* **DIRECTIONS**
All records below must be written out exactly, with the pictures excluded.

* * * * * * *

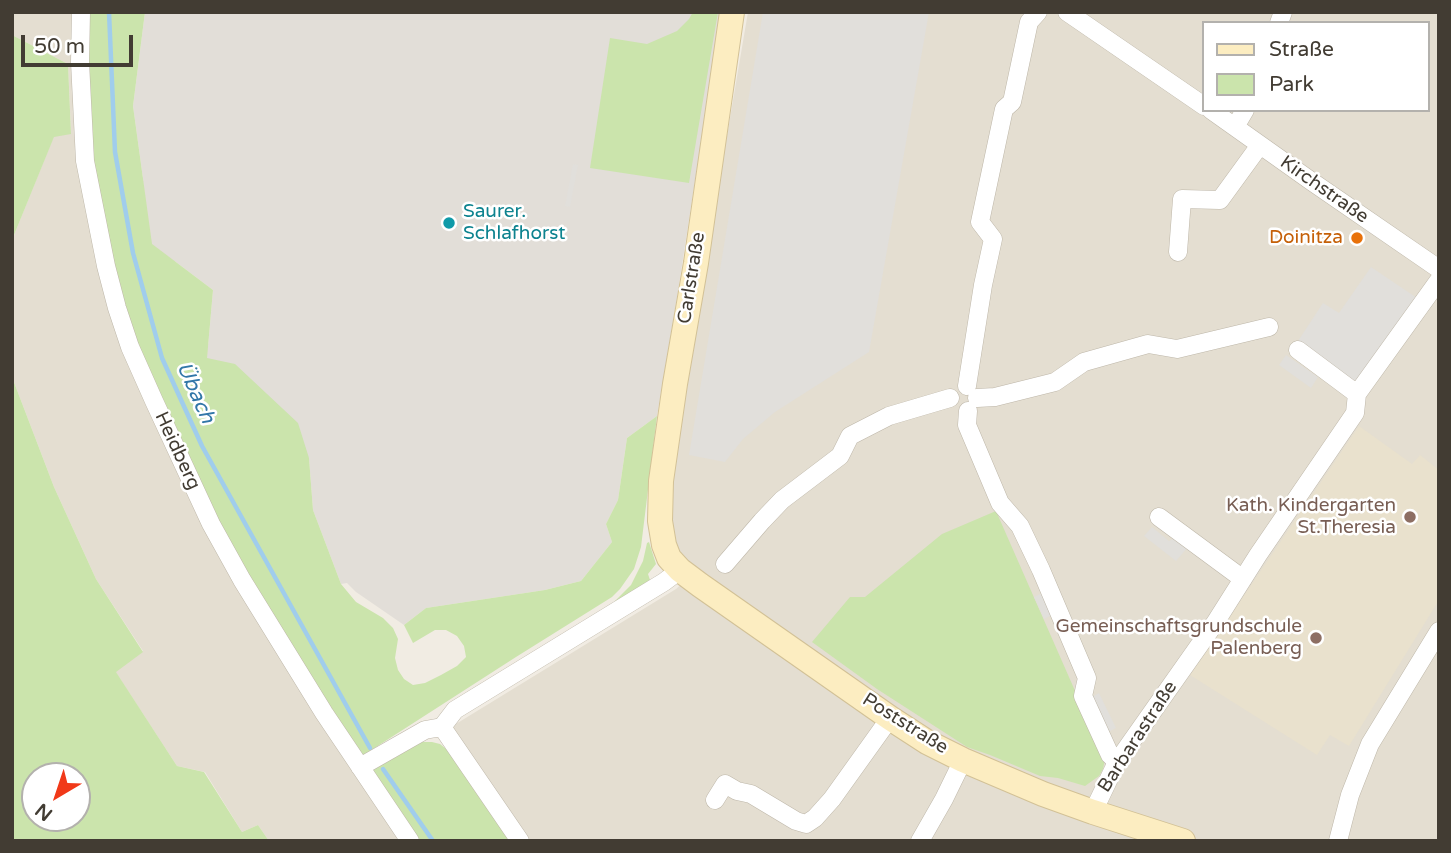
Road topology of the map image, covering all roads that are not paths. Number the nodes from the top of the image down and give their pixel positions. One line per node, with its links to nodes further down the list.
1 (81, 12): 27 (street, Heidberg)
2 (732, 12): 18 (main road, Carlstraße)
3 (1038, 12): 16 (street)
4 (1067, 12): 5 (street)
5 (1202, 105)
6 (1214, 112): 8 (street, Kirchstraße)
7 (1244, 112): 8 (street)
8 (1235, 127): 9 (street, Kirchstraße)
9 (1260, 145): 10 (street); 11 (street, Kirchstraße)
10 (1178, 251)
11 (1439, 269)
12 (1439, 280): 15 (street, Barbarastraße)
13 (1269, 327): 16 (street)
14 (1298, 350): 15 (street)
15 (1357, 394): 21 (street, Barbarastraße)
16 (971, 398): 19 (street); 26 (street)
17 (1159, 517): 21 (street)
18 (664, 545): 20 (main road, Poststraße)
19 (725, 564)
20 (680, 570): 23 (main road, Poststraße); 24 (street)
21 (1243, 579): 26 (street, Barbarastraße)
22 (1439, 631): 35 (street)
23 (890, 718): 25 (main road, Poststraße); 28 (street)
24 (442, 727): 27 (street); 32 (street)
25 (962, 760): 29 (main road, Poststraße); 33 (street)
26 (1117, 762): 29 (street, Barbarastraße)
27 (360, 767): 31 (street, Heidberg)
28 (715, 800)
29 (1093, 812): 30 (main road, Poststraße)
30 (1145, 835): 34 (main road, Poststraße)
31 (410, 841)
32 (520, 841)
33 (920, 841)
34 (1183, 841)
35 (1338, 841)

* * * * * * *

* **SOLVED PROBLEM**
Road topology of the map image, covering all roads that are not paths. Number the nodes from the top of the image down and give their pixel positions. One line per node, with its links to nodes further down the list.
1 (81, 12): 27 (street, Heidberg)
2 (732, 12): 18 (main road, Carlstraße)
3 (1038, 12): 16 (street)
4 (1067, 12): 5 (street)
5 (1202, 105)
6 (1214, 112): 8 (street, Kirchstraße)
7 (1244, 112): 8 (street)
8 (1235, 127): 9 (street, Kirchstraße)
9 (1260, 145): 10 (street); 11 (street, Kirchstraße)
10 (1178, 251)
11 (1439, 269)
12 (1439, 280): 15 (street, Barbarastraße)
13 (1269, 327): 16 (street)
14 (1298, 350): 15 (street)
15 (1357, 394): 21 (street, Barbarastraße)
16 (971, 398): 19 (street); 26 (street)
17 (1159, 517): 21 (street)
18 (664, 545): 20 (main road, Poststraße)
19 (725, 564)
20 (680, 570): 23 (main road, Poststraße); 24 (street)
21 (1243, 579): 26 (street, Barbarastraße)
22 (1439, 631): 35 (street)
23 (890, 718): 25 (main road, Poststraße); 28 (street)
24 (442, 727): 27 (street); 32 (street)
25 (962, 760): 29 (main road, Poststraße); 33 (street)
26 (1117, 762): 29 (street, Barbarastraße)
27 (360, 767): 31 (street, Heidberg)
28 (715, 800)
29 (1093, 812): 30 (main road, Poststraße)
30 (1145, 835): 34 (main road, Poststraße)
31 (410, 841)
32 (520, 841)
33 (920, 841)
34 (1183, 841)
35 (1338, 841)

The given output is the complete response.